Pourtant, bien que son plan semblât marcher à la perfection, le brunet n'arrivait pas à trouver la situation agréable. L'attitude désinvolte de son angelot l'énervait. Il voulait que Kilian se libère, pas qu'il joue un rôle pour faire genre. Et ce qui acheva de le crisper fut la petite phrase discrète que son amoureux lui glissa à l'heure du déjeuner, après une matinée passée à trainer avec la demoiselle et avant l'après-midi consacrée à la promenade en VTT.

« Tu veux que je me rapproche d'une fille ? Mange ! Et comme je le fais, tu dois le faire aussi ! C'est le deal, chouchou... »

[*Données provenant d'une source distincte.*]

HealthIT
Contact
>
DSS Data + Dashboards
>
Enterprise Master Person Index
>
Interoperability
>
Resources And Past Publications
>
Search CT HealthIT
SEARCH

Il n'en fallait pas plus à Aaron pour prendre la mouche. Si Kilian voulait frimer en faisant le pitre sur un vélo, il venait de trouver son rival. Et s'il tenait tant que cela à recevoir une leçon de drague, alors il venait de trouver son maitre. Le garçon aux cheveux foncés allait montrer à celui qui les avait jaunes comme le soleil comment un adolescent doit s'y prendre pour charmer les femmes. Mais pour rajouter un peu de piment à cette après-midi d'été presque caniculaire, Aaron se détourna des cibles trop faciles et jeta son dévolu de manière subtile sur la seule fille qui avait réussi, depuis le début du camp, à apprivoiser son petit lionceau. Alia.

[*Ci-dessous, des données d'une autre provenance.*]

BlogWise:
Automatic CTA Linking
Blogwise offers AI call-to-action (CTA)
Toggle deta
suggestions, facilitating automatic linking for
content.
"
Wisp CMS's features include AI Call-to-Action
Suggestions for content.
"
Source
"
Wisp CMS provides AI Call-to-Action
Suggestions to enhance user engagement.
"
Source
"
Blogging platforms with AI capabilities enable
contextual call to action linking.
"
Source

Courtisée par les deux garçons, qui accumulaient les gestes de galanterie, les petits mots mignons, les sourires et les marques d'humour, Alia ne savait plus où donner de la tête. Bien entendu, c'était sur le blondinet qu'elle avait immédiatement flashé, mais ce jeune brun ténébreux était tellement... avenant, charmeur, marrant, beau et désirable – il n'était pas le héros d'un roman pour gonzesses en manque d'amour, il était encore mieux que ça –, qu'entre les deux, son cœur chavirait. Et quand Aaron réussit à lui déposer une légère bise sur la joue, elle dut quand même admettre qu'elle n'aurait pas été contre se faire embrasser une autre partie de son visage. Lorsque, sur son vélo tout terrain, Kilian vit à quel point Aaron avait réussi à le rattraper et même à le dépasser dans leur course à la minette en même pas deux heures d'effort, alors que lui y avait passé toute la matinée sans le moindre résultat, il eut comme seul réflexe de rejoindre l'arrière du peloton, celui des laissés pour compte, des parias et autres boulets incapables de tenir le rythme. De cette manière, même si sa place légitime était aux avant-postes, il avait le sentiment de s'infliger une punition méritée. Il ne savait pas avec exactitude pourquoi il devait être puni, mais il avait la ferme impression que c'était tout à fait naturel. Alors, tout en tripotant toutes les cinq minutes son collier, comme si ce geste le rassurait et l'apaisait, il passa le reste de la promenade à encourager ce pauvre blond de Julien qui galérait comme un rat mort et à soutenir Arthur, qui après deux chutes stupides, avait décidé d'aller à son rythme. Ce petit trio fut particulièrement remarqué par les autres adolescents et par José, le moniteur, qui n'en pouvait plus de faire des pauses tous les cinq cents mètres pour les attendre.